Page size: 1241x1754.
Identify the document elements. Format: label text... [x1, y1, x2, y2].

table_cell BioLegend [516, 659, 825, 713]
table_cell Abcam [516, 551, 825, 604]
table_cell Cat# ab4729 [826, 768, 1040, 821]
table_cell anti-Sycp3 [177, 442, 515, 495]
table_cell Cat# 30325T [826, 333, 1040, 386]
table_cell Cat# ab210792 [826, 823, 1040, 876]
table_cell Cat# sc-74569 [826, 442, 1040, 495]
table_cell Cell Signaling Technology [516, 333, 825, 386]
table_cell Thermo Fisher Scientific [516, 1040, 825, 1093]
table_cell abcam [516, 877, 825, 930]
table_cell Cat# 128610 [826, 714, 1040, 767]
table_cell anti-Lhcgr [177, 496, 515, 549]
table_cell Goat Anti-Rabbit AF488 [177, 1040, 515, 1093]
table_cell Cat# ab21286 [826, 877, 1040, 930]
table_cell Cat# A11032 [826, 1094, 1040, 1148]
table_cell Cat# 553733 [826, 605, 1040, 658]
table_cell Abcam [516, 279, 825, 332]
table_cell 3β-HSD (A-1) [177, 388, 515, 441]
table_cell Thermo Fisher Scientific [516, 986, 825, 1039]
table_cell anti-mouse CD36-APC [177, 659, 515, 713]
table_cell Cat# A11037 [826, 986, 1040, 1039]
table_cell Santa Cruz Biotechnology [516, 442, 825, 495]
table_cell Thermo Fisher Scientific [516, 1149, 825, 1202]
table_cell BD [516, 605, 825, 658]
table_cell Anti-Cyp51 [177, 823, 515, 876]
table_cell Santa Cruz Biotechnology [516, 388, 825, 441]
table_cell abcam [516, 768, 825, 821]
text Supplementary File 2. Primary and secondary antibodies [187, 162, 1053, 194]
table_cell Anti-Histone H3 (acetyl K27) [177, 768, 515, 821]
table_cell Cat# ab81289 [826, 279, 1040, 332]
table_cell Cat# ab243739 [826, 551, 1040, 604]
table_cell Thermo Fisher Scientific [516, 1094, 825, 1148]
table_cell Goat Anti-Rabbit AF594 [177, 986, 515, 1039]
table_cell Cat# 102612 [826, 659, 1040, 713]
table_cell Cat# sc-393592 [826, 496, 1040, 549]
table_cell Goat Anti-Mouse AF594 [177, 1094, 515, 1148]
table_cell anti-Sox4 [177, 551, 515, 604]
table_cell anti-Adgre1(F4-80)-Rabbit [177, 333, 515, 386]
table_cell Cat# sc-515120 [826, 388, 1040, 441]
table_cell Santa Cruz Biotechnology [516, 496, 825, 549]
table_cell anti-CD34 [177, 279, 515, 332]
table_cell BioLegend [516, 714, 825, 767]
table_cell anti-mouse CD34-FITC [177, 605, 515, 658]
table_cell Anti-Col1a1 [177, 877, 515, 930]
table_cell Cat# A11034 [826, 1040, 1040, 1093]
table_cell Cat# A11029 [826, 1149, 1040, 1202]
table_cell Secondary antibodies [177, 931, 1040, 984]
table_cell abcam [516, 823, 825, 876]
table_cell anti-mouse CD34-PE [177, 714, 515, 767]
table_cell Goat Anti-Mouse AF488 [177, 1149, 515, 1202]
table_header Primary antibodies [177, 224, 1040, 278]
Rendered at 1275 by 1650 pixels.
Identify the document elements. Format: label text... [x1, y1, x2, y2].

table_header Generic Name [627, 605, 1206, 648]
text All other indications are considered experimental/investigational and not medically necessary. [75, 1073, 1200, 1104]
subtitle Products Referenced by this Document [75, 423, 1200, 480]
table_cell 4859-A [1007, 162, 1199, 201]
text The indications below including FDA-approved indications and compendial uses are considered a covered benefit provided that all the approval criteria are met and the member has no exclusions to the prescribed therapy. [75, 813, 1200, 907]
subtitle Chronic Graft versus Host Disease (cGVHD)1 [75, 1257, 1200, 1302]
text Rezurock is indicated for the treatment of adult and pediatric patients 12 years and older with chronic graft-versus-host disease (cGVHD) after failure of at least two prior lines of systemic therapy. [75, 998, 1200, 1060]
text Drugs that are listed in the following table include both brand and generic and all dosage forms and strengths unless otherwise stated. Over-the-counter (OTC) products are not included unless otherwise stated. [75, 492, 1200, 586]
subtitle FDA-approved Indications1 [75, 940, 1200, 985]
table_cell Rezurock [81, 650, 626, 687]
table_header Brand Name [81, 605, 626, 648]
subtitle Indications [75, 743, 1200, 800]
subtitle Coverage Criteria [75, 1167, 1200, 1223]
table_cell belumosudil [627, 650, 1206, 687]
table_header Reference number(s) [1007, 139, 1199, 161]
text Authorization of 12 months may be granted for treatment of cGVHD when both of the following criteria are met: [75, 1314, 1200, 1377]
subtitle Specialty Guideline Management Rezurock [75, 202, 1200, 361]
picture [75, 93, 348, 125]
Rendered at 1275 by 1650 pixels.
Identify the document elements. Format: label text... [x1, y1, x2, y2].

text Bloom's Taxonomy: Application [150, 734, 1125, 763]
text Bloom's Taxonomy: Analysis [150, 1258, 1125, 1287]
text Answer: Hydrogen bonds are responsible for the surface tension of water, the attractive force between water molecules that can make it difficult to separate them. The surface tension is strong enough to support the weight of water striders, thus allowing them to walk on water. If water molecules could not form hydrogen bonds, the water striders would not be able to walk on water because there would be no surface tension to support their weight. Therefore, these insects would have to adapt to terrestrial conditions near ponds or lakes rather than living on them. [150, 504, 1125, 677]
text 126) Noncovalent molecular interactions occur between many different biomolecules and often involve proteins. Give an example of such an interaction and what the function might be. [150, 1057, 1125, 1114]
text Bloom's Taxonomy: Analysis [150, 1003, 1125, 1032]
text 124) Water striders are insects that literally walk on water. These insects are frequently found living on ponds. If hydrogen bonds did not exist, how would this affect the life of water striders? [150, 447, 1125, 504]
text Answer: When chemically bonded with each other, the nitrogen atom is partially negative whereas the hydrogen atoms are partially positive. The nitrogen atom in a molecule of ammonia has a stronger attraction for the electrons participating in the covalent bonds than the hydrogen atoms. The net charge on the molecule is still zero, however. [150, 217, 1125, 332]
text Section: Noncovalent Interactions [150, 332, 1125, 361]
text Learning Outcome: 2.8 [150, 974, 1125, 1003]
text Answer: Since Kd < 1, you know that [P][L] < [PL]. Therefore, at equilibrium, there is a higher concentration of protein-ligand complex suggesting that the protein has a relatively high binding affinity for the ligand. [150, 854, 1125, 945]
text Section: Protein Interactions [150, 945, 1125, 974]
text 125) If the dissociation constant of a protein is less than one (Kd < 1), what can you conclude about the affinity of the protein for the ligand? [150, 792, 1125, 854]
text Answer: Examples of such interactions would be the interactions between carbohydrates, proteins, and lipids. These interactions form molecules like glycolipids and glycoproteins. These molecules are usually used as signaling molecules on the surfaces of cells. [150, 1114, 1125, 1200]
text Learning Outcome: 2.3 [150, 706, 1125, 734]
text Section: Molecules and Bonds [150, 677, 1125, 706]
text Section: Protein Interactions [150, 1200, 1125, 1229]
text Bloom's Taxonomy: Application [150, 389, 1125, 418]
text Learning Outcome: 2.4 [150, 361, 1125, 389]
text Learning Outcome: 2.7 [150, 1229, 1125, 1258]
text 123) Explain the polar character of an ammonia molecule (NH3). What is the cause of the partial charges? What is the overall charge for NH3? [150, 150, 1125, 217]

---+---

The data must be duplicated exactly, with nothing left out.

Page size: 1241x1754.
Identify the document elements. Format: label text... [x1, y1, x2, y2].

table_cell BioLegend [516, 659, 825, 713]
table_cell Abcam [516, 551, 825, 604]
table_cell Cat# ab4729 [826, 768, 1040, 821]
table_cell anti-Sycp3 [177, 442, 515, 495]
table_cell Cat# 30325T [826, 333, 1040, 386]
table_cell Cat# ab210792 [826, 823, 1040, 876]
table_cell Cat# sc-74569 [826, 442, 1040, 495]
table_cell Cell Signaling Technology [516, 333, 825, 386]
table_cell Thermo Fisher Scientific [516, 1040, 825, 1093]
table_cell abcam [516, 877, 825, 930]
table_cell Cat# 128610 [826, 714, 1040, 767]
table_cell anti-Lhcgr [177, 496, 515, 549]
table_cell Goat Anti-Rabbit AF488 [177, 1040, 515, 1093]
table_cell Cat# ab21286 [826, 877, 1040, 930]
table_cell Cat# A11032 [826, 1094, 1040, 1148]
table_cell Cat# 553733 [826, 605, 1040, 658]
table_cell Abcam [516, 279, 825, 332]
table_cell 3β-HSD (A-1) [177, 388, 515, 441]
table_cell Thermo Fisher Scientific [516, 986, 825, 1039]
table_cell anti-mouse CD36-APC [177, 659, 515, 713]
table_cell Cat# A11037 [826, 986, 1040, 1039]
table_cell Santa Cruz Biotechnology [516, 442, 825, 495]
table_cell Thermo Fisher Scientific [516, 1149, 825, 1202]
table_cell BD [516, 605, 825, 658]
table_cell Anti-Cyp51 [177, 823, 515, 876]
table_cell Santa Cruz Biotechnology [516, 388, 825, 441]
table_cell abcam [516, 768, 825, 821]
text Supplementary File 2. Primary and secondary antibodies [187, 162, 1053, 194]
table_cell Anti-Histone H3 (acetyl K27) [177, 768, 515, 821]
table_cell Cat# ab81289 [826, 279, 1040, 332]
table_cell Cat# ab243739 [826, 551, 1040, 604]
table_cell Thermo Fisher Scientific [516, 1094, 825, 1148]
table_cell Goat Anti-Rabbit AF594 [177, 986, 515, 1039]
table_cell Cat# 102612 [826, 659, 1040, 713]
table_cell Cat# sc-393592 [826, 496, 1040, 549]
table_cell Goat Anti-Mouse AF594 [177, 1094, 515, 1148]
table_cell anti-Sox4 [177, 551, 515, 604]
table_cell anti-Adgre1(F4-80)-Rabbit [177, 333, 515, 386]
table_cell Cat# sc-515120 [826, 388, 1040, 441]
table_cell Santa Cruz Biotechnology [516, 496, 825, 549]
table_cell anti-CD34 [177, 279, 515, 332]
table_cell BioLegend [516, 714, 825, 767]
table_cell anti-mouse CD34-FITC [177, 605, 515, 658]
table_cell Anti-Col1a1 [177, 877, 515, 930]
table_cell Cat# A11034 [826, 1040, 1040, 1093]
table_cell Cat# A11029 [826, 1149, 1040, 1202]
table_cell Secondary antibodies [177, 931, 1040, 984]
table_cell abcam [516, 823, 825, 876]
table_cell anti-mouse CD34-PE [177, 714, 515, 767]
table_cell Goat Anti-Mouse AF488 [177, 1149, 515, 1202]
table_header Primary antibodies [177, 224, 1040, 278]
Rendered at 1275 by 1650 pixels.
Identify the document elements. Format: label text... [x1, y1, x2, y2].

table_header Generic Name [627, 605, 1206, 648]
text All other indications are considered experimental/investigational and not medically necessary. [75, 1073, 1200, 1104]
subtitle Products Referenced by this Document [75, 423, 1200, 480]
table_cell 4859-A [1007, 162, 1199, 201]
text The indications below including FDA-approved indications and compendial uses are considered a covered benefit provided that all the approval criteria are met and the member has no exclusions to the prescribed therapy. [75, 813, 1200, 907]
subtitle Chronic Graft versus Host Disease (cGVHD)1 [75, 1257, 1200, 1302]
text Rezurock is indicated for the treatment of adult and pediatric patients 12 years and older with chronic graft-versus-host disease (cGVHD) after failure of at least two prior lines of systemic therapy. [75, 998, 1200, 1060]
text Drugs that are listed in the following table include both brand and generic and all dosage forms and strengths unless otherwise stated. Over-the-counter (OTC) products are not included unless otherwise stated. [75, 492, 1200, 586]
subtitle FDA-approved Indications1 [75, 940, 1200, 985]
table_cell Rezurock [81, 650, 626, 687]
table_header Brand Name [81, 605, 626, 648]
subtitle Indications [75, 743, 1200, 800]
subtitle Coverage Criteria [75, 1167, 1200, 1223]
table_cell belumosudil [627, 650, 1206, 687]
table_header Reference number(s) [1007, 139, 1199, 161]
text Authorization of 12 months may be granted for treatment of cGVHD when both of the following criteria are met: [75, 1314, 1200, 1377]
subtitle Specialty Guideline Management Rezurock [75, 202, 1200, 361]
picture [75, 93, 348, 125]
Rendered at 1275 by 1650 pixels.
Identify the document elements. Format: label text... [x1, y1, x2, y2].

text Bloom's Taxonomy: Application [150, 734, 1125, 763]
text Bloom's Taxonomy: Analysis [150, 1258, 1125, 1287]
text Answer: Hydrogen bonds are responsible for the surface tension of water, the attractive force between water molecules that can make it difficult to separate them. The surface tension is strong enough to support the weight of water striders, thus allowing them to walk on water. If water molecules could not form hydrogen bonds, the water striders would not be able to walk on water because there would be no surface tension to support their weight. Therefore, these insects would have to adapt to terrestrial conditions near ponds or lakes rather than living on them. [150, 504, 1125, 677]
text 126) Noncovalent molecular interactions occur between many different biomolecules and often involve proteins. Give an example of such an interaction and what the function might be. [150, 1057, 1125, 1114]
text Bloom's Taxonomy: Analysis [150, 1003, 1125, 1032]
text 124) Water striders are insects that literally walk on water. These insects are frequently found living on ponds. If hydrogen bonds did not exist, how would this affect the life of water striders? [150, 447, 1125, 504]
text Answer: When chemically bonded with each other, the nitrogen atom is partially negative whereas the hydrogen atoms are partially positive. The nitrogen atom in a molecule of ammonia has a stronger attraction for the electrons participating in the covalent bonds than the hydrogen atoms. The net charge on the molecule is still zero, however. [150, 217, 1125, 332]
text Section: Noncovalent Interactions [150, 332, 1125, 361]
text Learning Outcome: 2.8 [150, 974, 1125, 1003]
text Answer: Since Kd < 1, you know that [P][L] < [PL]. Therefore, at equilibrium, there is a higher concentration of protein-ligand complex suggesting that the protein has a relatively high binding affinity for the ligand. [150, 854, 1125, 945]
text Section: Protein Interactions [150, 945, 1125, 974]
text 125) If the dissociation constant of a protein is less than one (Kd < 1), what can you conclude about the affinity of the protein for the ligand? [150, 792, 1125, 854]
text Answer: Examples of such interactions would be the interactions between carbohydrates, proteins, and lipids. These interactions form molecules like glycolipids and glycoproteins. These molecules are usually used as signaling molecules on the surfaces of cells. [150, 1114, 1125, 1200]
text Learning Outcome: 2.3 [150, 706, 1125, 734]
text Section: Molecules and Bonds [150, 677, 1125, 706]
text Section: Protein Interactions [150, 1200, 1125, 1229]
text Bloom's Taxonomy: Application [150, 389, 1125, 418]
text Learning Outcome: 2.4 [150, 361, 1125, 389]
text Learning Outcome: 2.7 [150, 1229, 1125, 1258]
text 123) Explain the polar character of an ammonia molecule (NH3). What is the cause of the partial charges? What is the overall charge for NH3? [150, 150, 1125, 217]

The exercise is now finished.